Nonetheless Matthew Elliott, the CEO of Vote Leave, is quoted by the Express, warning apocalyptically that: “If we vote Remain, we will be powerless to prevent an avalanche of EU regulation that Brussels is delaying until after the referendum.”

In contrast, having participated in any number of these lengthy product standard negotiating sessions, my observation has been that – far from powerless – UK interests tend actually to be rather more vocally represented than those of any other nation. We would of course be excluded entirely from the negotiations were Vote Leave to prevail – although all our products sold into the European Single market would have to comply with the standards we would have no say in setting.

But more worrying is the bland presumption that any and all such regulations are without purpose. The anti-Europeans should at any rate be honest enough to admit that the logic of their anti-regulatory dogma is that they could not care less about losing the energy savings equivalent to eight million tons of oil each year. Nor eliminating the potential to cut overall carbon dioxide emissions by 10 million tonnes.

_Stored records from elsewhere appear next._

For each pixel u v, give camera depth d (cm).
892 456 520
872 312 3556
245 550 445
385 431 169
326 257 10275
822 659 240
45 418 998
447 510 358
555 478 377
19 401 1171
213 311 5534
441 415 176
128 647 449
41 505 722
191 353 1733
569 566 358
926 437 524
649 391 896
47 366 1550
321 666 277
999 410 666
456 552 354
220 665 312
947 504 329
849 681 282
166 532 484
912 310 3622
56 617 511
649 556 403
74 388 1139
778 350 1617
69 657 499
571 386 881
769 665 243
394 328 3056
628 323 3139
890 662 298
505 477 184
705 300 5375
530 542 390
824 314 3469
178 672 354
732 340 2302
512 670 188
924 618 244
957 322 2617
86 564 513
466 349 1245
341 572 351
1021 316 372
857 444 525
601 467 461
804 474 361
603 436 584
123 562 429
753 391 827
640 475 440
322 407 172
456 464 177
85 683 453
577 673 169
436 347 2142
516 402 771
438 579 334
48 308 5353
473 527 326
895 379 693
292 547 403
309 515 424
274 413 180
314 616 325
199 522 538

Nonetheless the fantasy world of the Brexit camp continues.

For instance, the UKIP MEP David Coburn received much tabloid coverage for his view that his new toaster didn’t appear to be working as well as its predecessor. He claimed he was getting complaints from “all of my constituents” about the “peely-wally machines”.

His toaster will be one of the issues Coburn is confident will help “win back British sovereignty” in 23 June’s referendum – even though it is as yet wholly unaffected by any eco-design requirements.

“The entire European campaign is central to the fact that the Scottish and UK parliaments don’t have any power,” the MEP told the Sunday Express. “I want to get power back to Westminster and Holyrood, then we can get some proper toasters.

“Don’t you know about these EU toasters? They’ve turned them all down and that’s why you can’t get decent toast,” he raged. “My old toaster seemed to be powered by the Torness nuclear reactor and this one is powered by some kind of EU windmill.”

All three product categories (toasters, kettles and hairdryers) were included in a long list of possible products under consideration published back in 2014. Amongst other energy-using items under consideration for “extreme measures”, as the Europhobes put it, are heated greenhouses, power tools, aquarium lights and filters, gym equipment, mixers, rice cookers, blenders and deep fat fryers. The battle over EU energy efficiency standards is about to get a lot wider.

4 thoughts on “Ecodesign and Britain’s referendum on membership in the EU

  1. How can a kettle which converts 100% electric energy into 100% hot water be made more efficient?

    How much percent of the average energy coonsumption per person per day would such a miraculous kettle save (in KwH per person in the EU)?

    • I have received two responses from colleagues. I hope these help.

      First: The issue is the efficiency of converting electricity into hot water. Depending on the design and the components used (e.g. time to switch off after water boils, efficiency of heating element, thermal mass), this can be more or less efficient.

      Second from Andrew Warren, author of the post: It can all be found in the Deloittes report I cite in my article, which I am sure the Commission can provide a link to.

      I trust this answers your concern.